Single by Mario Lanza

from the album Because You're Mine
- A-side: "Because You're Mine" "The Song Angels Sing"
- Released: August 23, 1952
- Genre: Vocal pop
- Length: 3:37
- Label: RCA Victor
- Composer: Nicholas Brodszky
- Lyricist: Sammy Cahn

Mario Lanza singles chronology
| "Because" (1951) | "Because You're Mine" (1952) | "Song of India" (1953) |

= Because You're Mine (song) =

1952 popular song

"Because You're Mine" is a song written by Nicholas Brodszky with lyrics by Sammy Cahn taken from the 1952 musical film of the same title. It was recorded by Mario Lanza (who starred in the film) and Nat King Cole in two different versions, which were both released as singles in 1952. In the US, Lanza's record reached No. 7 in the Billboard charts and Nat King Cole's version achieved the No. 16 position. The Mario Lanza recording also reached No. 3 in the UK Singles Chart, spending 24 weeks within the top 12, and was Lanza's only UK Top 12 hit. The Nat King Cole recording was included on his album Top Pops, placed three spots lower and spent three weeks on the chart.

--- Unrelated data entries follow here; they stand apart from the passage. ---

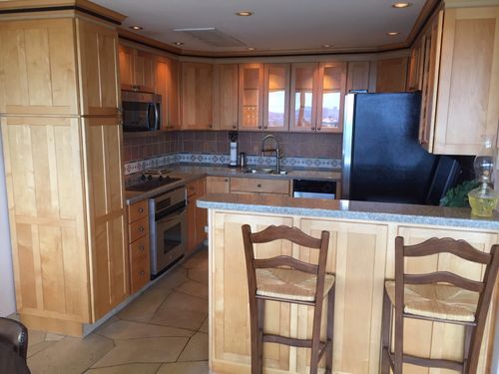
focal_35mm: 29
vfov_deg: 48.2
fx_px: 418
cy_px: 187
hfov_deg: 61.7
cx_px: 250
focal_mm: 4.15
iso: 80
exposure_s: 1/30
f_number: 2.2
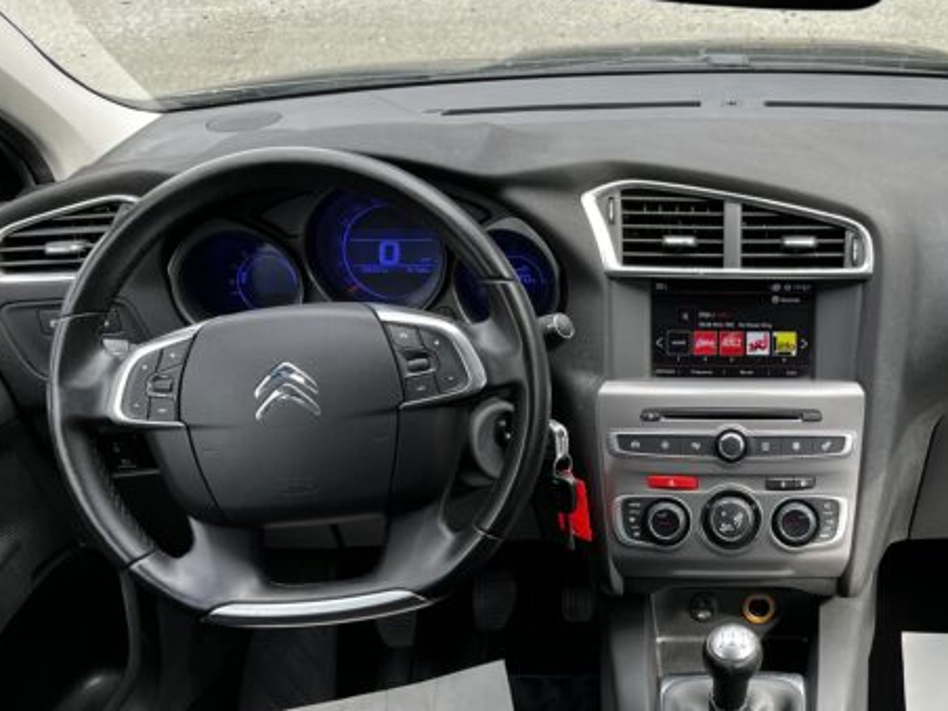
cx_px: 740
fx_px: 1260
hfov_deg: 39.8
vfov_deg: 31.4
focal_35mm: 46
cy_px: 451
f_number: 1.5
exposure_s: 1/135
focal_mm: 5.7
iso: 32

The Mario Lanza recording was one of his three million-selling singles.

The song (sung by Billy Daniels at the Awards show) had received a nomination for the Academy Award for Best Original Song in 1952, but lost out to "The Ballad of High Noon".

==Cover versions==
- Kitty Kallen – included in her album If I Give My Heart to You (1960).
- Vera Lynn – for her album Yours (1961).
- Al Martino (1962).
- Connie Stevens – included in her CD From Me To You (1962).
- Keely Smith – for her album Because You're Mine (1962).
- Jerry Vale – in his album Be My Love (1964).
- James Darren's version reached No. 30 on the U.S. Easy Listening chart (1965).
- Placido Domingo – for his album Be My Love (1989).